In addressing § 1502.22, the Service noted that historical data tracking changes in the volume of recreational use within the study area could not be obtained, but concluded that such data were not necessary in any event. This conclusion was apparently based on the Service's faulty determination that it was not obligated to maintain the study area's 1977 wilderness character, including 1977 opportunities for solitude, for the benefit of current users. The FEIS stated:
Historic recreation use data specifically for the [study area] is not available, nor is it possible to acquire such data at the present time.
1502.22(b)(2) directs the Agency to provide a statement of relevance of the incomplete or unavailable information to evaluating reasonably foreseeable significant adverse effects on the human environment.
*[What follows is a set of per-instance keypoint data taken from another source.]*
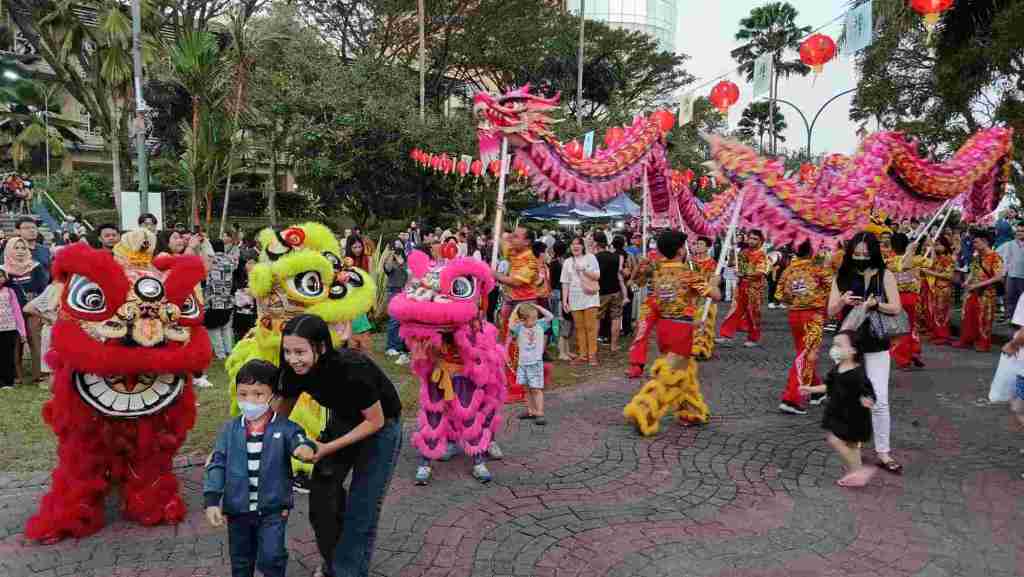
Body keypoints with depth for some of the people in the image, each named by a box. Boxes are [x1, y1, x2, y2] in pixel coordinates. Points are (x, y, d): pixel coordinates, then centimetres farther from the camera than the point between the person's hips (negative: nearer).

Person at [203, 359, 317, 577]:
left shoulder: (285, 428, -10)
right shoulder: (230, 430, -1)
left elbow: (298, 441, -27)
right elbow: (216, 465, -1)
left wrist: (305, 448, -52)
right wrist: (212, 500, -11)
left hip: (273, 508, -3)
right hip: (237, 508, 3)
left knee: (271, 557, -6)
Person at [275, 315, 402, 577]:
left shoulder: (352, 370, -37)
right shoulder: (295, 370, -19)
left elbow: (376, 421, -25)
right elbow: (284, 407, 1)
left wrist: (328, 448, -25)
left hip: (380, 427, -6)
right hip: (342, 421, 6)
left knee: (361, 510, -2)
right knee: (321, 493, 8)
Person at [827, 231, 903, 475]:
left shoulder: (885, 276, -3)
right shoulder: (841, 277, 0)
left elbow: (897, 309, -6)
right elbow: (831, 312, -2)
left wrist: (875, 304, -23)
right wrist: (843, 302, -22)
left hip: (876, 347, -1)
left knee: (880, 401, -3)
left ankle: (883, 452, 7)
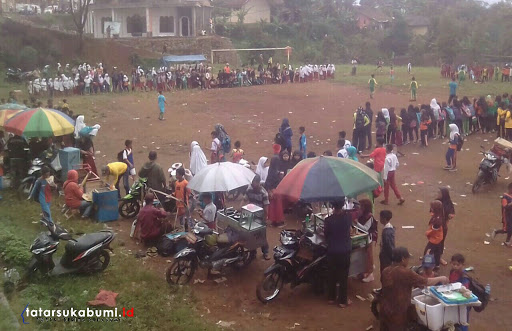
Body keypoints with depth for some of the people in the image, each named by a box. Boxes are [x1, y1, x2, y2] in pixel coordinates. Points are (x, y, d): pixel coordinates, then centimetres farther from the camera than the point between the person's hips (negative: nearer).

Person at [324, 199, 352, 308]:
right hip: (345, 250, 0)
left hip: (332, 251, 0)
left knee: (332, 275, 16)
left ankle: (331, 298, 29)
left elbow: (326, 235, -4)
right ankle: (343, 301, 17)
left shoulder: (328, 220, -17)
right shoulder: (348, 216, -12)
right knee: (343, 276, 10)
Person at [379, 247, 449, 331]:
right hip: (396, 312, -6)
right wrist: (441, 279, 4)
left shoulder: (386, 271, 1)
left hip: (384, 309, 6)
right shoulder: (405, 272, -20)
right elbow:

Changes in recreation use have certainly occurred within the [study area] since 1977 . . . . However, the volume of recreation use was not a component the original WARS evaluations of these areas were conducted relative to opportunities for solitude. [sic] Rather the WARS analysis required consideration of the physical parameters of the area. Size, distance from roads, topographic and vegetative screening were the primary factors used to evaluate opportunities for solitude. Thus - discrete data that tracks changes in the volume of use over time are not necessary for evaluating the effects of proposed travel plan changes relative to [study area] physical characteristics that provide opportunities for solitude.
 This discussion does not satisfy the requirements of § 1502.22. As we have explained, the historical increase in volume of use is relevant to the Study Act analysis, contrary to the Service's reasoning. We accept the parties' agreement that if historical volume of use data are relevant to the Study Act analysis, they are also relevant for purposes of NEPA analysis, and thus are "relevant to reasonably foreseeable significant adverse impacts" under § 1502.22. We therefore hold that the Service incorrectly determined that historical volume of use data are irrelevant for § 1502.22 purposes.
We do not agree with the Service that this error was harmless. See 5 U.S.C. § 706 (directing that, in the course of judicial review of agency action, "due account shall be taken of the rule of prejudicial error"). As explained above, the Service's failure to consider the impact of increased use volume on the study area's wilderness character caused it to ignore an important aspect of the problem before it. We cannot conclude that this shortcoming "clearly had no bearing on the procedure used or the substance of [the] decision reached." Riverbend Farms, Inc. v. Madigan, 958 F.2d 1479, 1487 (9th Cir. 1992) (quoting Sagebrush Rebellion, Inc. v. Hodel, 790 F.2d 760, 764-65 (9th Cir. 1986)) (internal quotation marks omitted).*fn6
On remand, the Service must acknowledge the relevance of the missing information and comply with § 1502.22(b)'s instructions for assessing reasonably foreseeable adverse impacts despite gaps in the relevant data.
We hold that the travel plan improperly ignores the impact of increased volume of motorized and mechanized use on current users' ability to seek quiet and solitude in the study area. Because the Service entirely failed to consider this important aspect of its duty to maintain the study area's 1977 wilderness character, its decision is arbitrary and capricious. We affirm judgment in favor of MWA and against the Service and Citizens.